Another option, Oberweis said, would be switching to every-other-day delivery. That would reduce vehicle and labor costs, he said.
"You could have one set of routes to whom we deliver on Monday, Wednesday (and) Friday, and another set of routes to whom we deliver on Tuesday, Thursday (and) Saturday," Oberweis said. "It would allow the post office to at least break even if not even perhaps operate profitably."
When asked about Oberweis' proposals afterward, Underwood expressed shock.
"In the midst of a pandemic, and with an election two months away, we're relying on (the Postal Service) more than ever," said Underwood, who's seeking a second term.
For an example of the service's importance, Underwood said the Department of Veterans Affairs provides about 80% of its outpatient prescriptions to veterans via the mail. She also noted every Illinoisan can vote by mail this year because of the pandemic.
"My opponent's proposal is dangerous for our democracy and our community," Underwood said.
Even as interest in voting by mail is rising, the Postal Service has removed or disabled mailboxes and mail-sorting machines across the country.

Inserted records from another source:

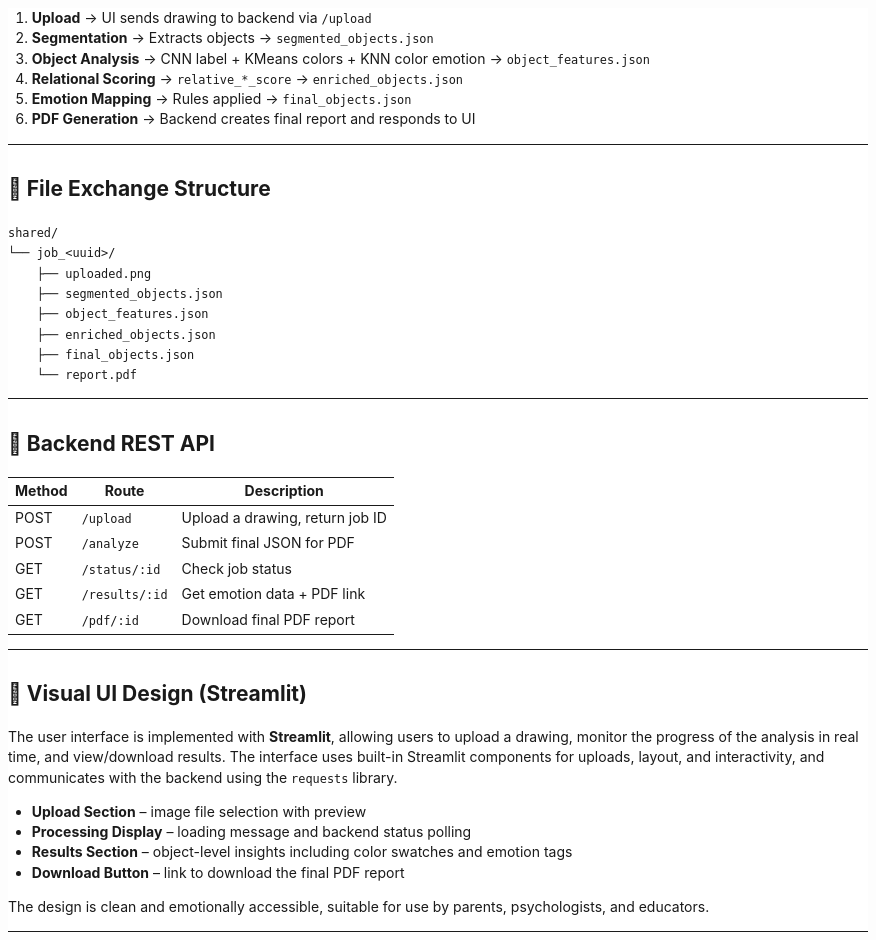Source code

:1. **Upload** → UI sends drawing to backend via `/upload`
2. **Segmentation** → Extracts objects → `segmented_objects.json`
3. **Object Analysis** → CNN label + KMeans colors + KNN color emotion → `object_features.json`
4. **Relational Scoring** → `relative_*_score` → `enriched_objects.json`
5. **Emotion Mapping** → Rules applied → `final_objects.json`
6. **PDF Generation** → Backend creates final report and responds to UI

---

## 🧪 File Exchange Structure

```
shared/
└── job_<uuid>/
    ├── uploaded.png
    ├── segmented_objects.json
    ├── object_features.json
    ├── enriched_objects.json
    ├── final_objects.json
    └── report.pdf
```

---

## 🔌 Backend REST API

| Method | Route         | Description |
|--------|---------------|-------------|
| POST   | `/upload`     | Upload a drawing, return job ID |
| POST   | `/analyze`    | Submit final JSON for PDF |
| GET    | `/status/:id` | Check job status |
| GET    | `/results/:id`| Get emotion data + PDF link |
| GET    | `/pdf/:id`    | Download final PDF report |

---

## 🎨 Visual UI Design (Streamlit)

The user interface is implemented with **Streamlit**, allowing users to upload a drawing, monitor the progress of the analysis in real time, and view/download results. The interface uses built-in Streamlit components for uploads, layout, and interactivity, and communicates with the backend using the `requests` library.

- **Upload Section** – image file selection with preview
- **Processing Display** – loading message and backend status polling
- **Results Section** – object-level insights including color swatches and emotion tags
- **Download Button** – link to download the final PDF report

The design is clean and emotionally accessible, suitable for use by parents, psychologists, and educators.

---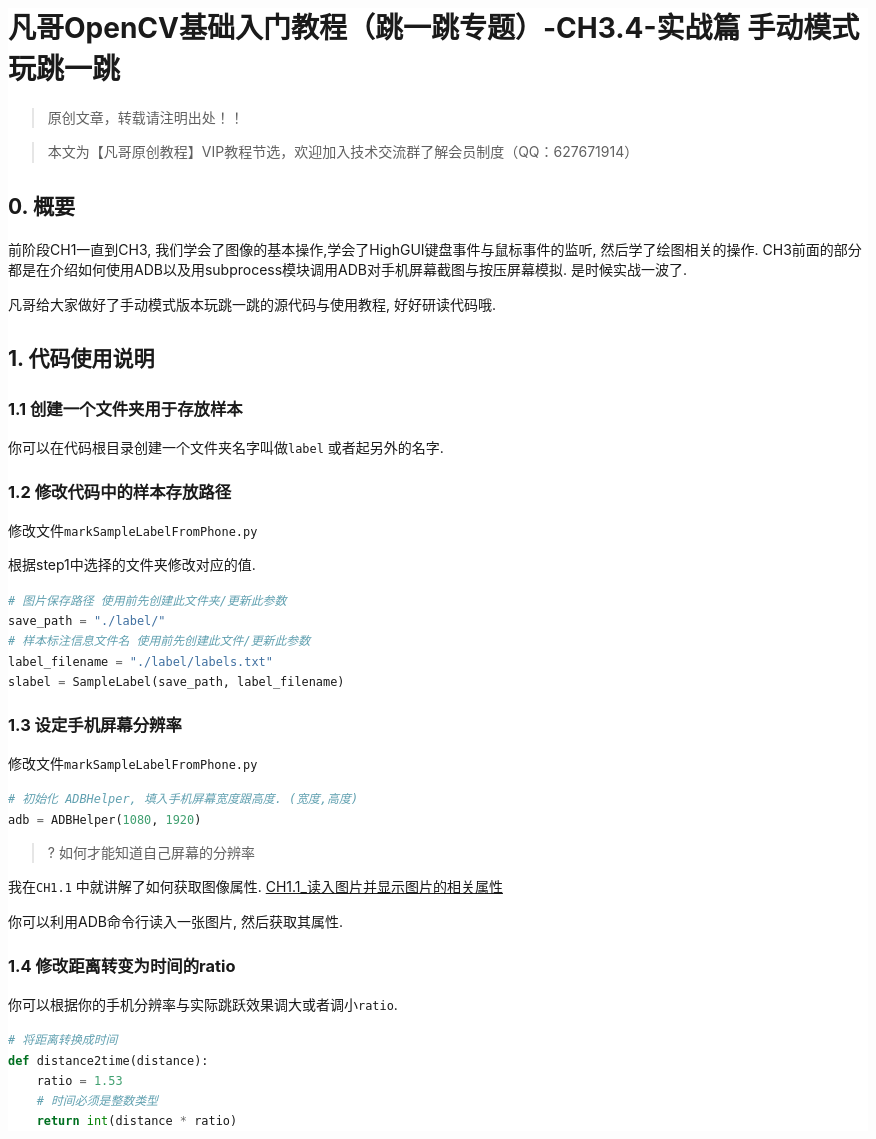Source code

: 
# 凡哥OpenCV基础入门教程（跳一跳专题）-CH3.4-实战篇 手动模式玩跳一跳

> 原创文章，转载请注明出处！！

> 本文为【凡哥原创教程】VIP教程节选，欢迎加入技术交流群了解会员制度（QQ：627671914）

## 0. 概要

前阶段CH1一直到CH3, 我们学会了图像的基本操作,学会了HighGUI键盘事件与鼠标事件的监听, 然后学了绘图相关的操作. CH3前面的部分都是在介绍如何使用ADB以及用subprocess模块调用ADB对手机屏幕截图与按压屏幕模拟. 是时候实战一波了.

凡哥给大家做好了手动模式版本玩跳一跳的源代码与使用教程, 好好研读代码哦.

## 1. 代码使用说明

### 1.1 创建一个文件夹用于存放样本

你可以在代码根目录创建一个文件夹名字叫做`label`  或者起另外的名字.

### 1.2  修改代码中的样本存放路径

修改文件`markSampleLabelFromPhone.py`

根据step1中选择的文件夹修改对应的值.

```python
# 图片保存路径 使用前先创建此文件夹/更新此参数
save_path = "./label/"
# 样本标注信息文件名 使用前先创建此文件/更新此参数
label_filename = "./label/labels.txt"
slabel = SampleLabel(save_path, label_filename)
```

### 1.3 设定手机屏幕分辨率

修改文件`markSampleLabelFromPhone.py`

```python
# 初始化 ADBHelper, 填入手机屏幕宽度跟高度. (宽度,高度)
adb = ADBHelper(1080, 1920)
```

> ? 如何才能知道自己屏幕的分辨率

我在`CH1.1` 中就讲解了如何获取图像属性. [CH1.1_读入图片并显示图片的相关属性](http://www.myfange.com/p/opencv-imread-propoerty)

你可以利用ADB命令行读入一张图片, 然后获取其属性.

### 1.4 修改距离转变为时间的ratio

你可以根据你的手机分辨率与实际跳跃效果调大或者调小`ratio`.

```python
# 将距离转换成时间
def distance2time(distance):
    ratio = 1.53
    # 时间必须是整数类型
    return int(distance * ratio)
```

During Tuesday's forum, Underwood accused new Postmaster General Louis DeJoy of working to "roll back delivery times and the reliability of the Postal Service."
After a public uproar and a legislative inquiry, DeJoy said those efforts will stop, but he's refused to order eliminated equipment to be returned.
Late last month, Underwood and the House passed a Postal Service funding bill called the Delivering for America Act that would provide the requested $25 billion and restore delivery times and standards to what they were at the year's start. The Senate hasn't taken up the proposal.
In the forum, Underwood encouraged voters to request mail-in ballots via county clerk websites or to fill out applications mailed to them.
Oberweis agreed more people should be able to vote by mail this election. During a Senate session this spring, he suggested sending applications to potential voters with a mandatory mailer about a proposed amendment to the state Constitution regarding income taxes.
"Unfortunately, my Democratic colleagues refused that request," he said.
Oberweis also criticized Underwood's vote on the Delivering for America Act.
"My opponent's answer to almost everything is 'just spend more money,'" he said.
The 14th District includes parts of DuPage, Kane, Lake, McHenry, Will, DeKalb and Kendall counties.